US-Militärs dürfen sich frei im Land bewegen. Auf zwei Militärbasen bilden sie die jordanische Truppe aus. Im Januar starben dort drei amerikanische Soldaten nach einer Drohnenattacke aus dem Irak. Verursacher: Die Terrorgruppe Kataib Hisbollah, die dem Iran Treue schwört. Gleichzeitig schmuggeln iranische Stellvertreter aus Syrien Drogen und Waffen ins Land. Schon länger versucht die Führung in Teheran, Jordanien von Norden aus zu destabilisieren.

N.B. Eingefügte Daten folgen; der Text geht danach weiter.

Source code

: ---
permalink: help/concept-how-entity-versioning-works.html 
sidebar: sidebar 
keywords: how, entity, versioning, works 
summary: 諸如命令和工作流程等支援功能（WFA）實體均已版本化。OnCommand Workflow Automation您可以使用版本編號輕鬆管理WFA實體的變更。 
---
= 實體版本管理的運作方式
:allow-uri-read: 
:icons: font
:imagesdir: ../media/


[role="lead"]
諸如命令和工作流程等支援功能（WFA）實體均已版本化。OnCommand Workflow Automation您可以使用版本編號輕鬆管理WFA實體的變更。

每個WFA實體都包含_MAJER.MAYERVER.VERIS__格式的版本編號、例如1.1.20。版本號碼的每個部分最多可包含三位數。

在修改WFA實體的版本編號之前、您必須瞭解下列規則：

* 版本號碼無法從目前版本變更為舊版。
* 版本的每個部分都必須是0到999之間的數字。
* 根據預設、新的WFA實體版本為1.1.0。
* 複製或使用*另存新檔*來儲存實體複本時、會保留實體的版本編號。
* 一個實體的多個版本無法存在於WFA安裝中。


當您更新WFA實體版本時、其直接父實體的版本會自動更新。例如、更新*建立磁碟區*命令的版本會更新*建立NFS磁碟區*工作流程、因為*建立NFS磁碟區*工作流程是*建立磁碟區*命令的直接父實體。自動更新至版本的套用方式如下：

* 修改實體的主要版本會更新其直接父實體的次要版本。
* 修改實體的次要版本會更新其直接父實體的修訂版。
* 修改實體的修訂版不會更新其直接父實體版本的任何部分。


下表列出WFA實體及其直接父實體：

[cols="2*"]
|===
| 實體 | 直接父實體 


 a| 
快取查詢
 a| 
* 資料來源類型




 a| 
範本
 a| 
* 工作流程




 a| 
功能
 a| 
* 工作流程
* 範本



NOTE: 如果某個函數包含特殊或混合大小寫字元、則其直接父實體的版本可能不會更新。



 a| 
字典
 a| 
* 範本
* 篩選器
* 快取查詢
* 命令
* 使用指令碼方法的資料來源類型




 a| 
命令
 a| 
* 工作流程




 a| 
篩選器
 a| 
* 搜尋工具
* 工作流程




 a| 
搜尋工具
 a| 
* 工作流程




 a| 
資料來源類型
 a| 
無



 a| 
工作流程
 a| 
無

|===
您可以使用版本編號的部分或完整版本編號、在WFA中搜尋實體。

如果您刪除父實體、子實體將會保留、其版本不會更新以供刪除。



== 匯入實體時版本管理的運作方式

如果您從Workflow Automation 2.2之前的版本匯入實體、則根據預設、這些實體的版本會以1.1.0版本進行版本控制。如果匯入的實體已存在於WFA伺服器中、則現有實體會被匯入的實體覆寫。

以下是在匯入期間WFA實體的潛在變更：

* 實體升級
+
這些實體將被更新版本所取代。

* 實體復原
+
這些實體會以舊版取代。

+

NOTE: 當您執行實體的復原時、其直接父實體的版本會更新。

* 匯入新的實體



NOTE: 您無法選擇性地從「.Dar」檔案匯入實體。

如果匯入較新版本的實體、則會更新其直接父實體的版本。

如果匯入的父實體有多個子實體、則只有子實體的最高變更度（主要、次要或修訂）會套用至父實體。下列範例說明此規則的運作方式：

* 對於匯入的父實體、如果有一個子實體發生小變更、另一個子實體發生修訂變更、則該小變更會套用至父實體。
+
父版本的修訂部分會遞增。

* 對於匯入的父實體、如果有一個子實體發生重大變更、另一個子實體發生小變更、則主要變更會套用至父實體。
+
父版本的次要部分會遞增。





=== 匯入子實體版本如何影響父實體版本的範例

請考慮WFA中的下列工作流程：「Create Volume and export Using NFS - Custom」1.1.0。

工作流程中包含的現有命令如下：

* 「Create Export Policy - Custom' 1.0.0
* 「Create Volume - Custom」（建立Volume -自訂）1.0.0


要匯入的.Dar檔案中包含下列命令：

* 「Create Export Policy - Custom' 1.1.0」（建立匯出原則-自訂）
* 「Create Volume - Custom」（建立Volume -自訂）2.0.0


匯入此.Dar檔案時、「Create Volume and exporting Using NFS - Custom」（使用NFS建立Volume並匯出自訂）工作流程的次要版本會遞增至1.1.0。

Am Montag sagte ein Sprecher des iranischen Außenministeriums: "Unsere Beziehungen mit Jordanien sind freundschaftlich." Es war nur gute Miene zu einem bösen Spiel, in dem es Jordanien allen recht machen will, aber nicht recht machen kann. Das ist die Tragik für König Abdullah II.: Er kann noch so sehr jonglieren, hat es am Ende aber nicht selbst in der Hand. Wie es weitergeht für sein Land, liegt nun in der Natur des angekündigten israelischen Gegenschlags auf den Iran – und damit in der Macht eines Mannes in Tel Aviv: Benjamin Netanjahu.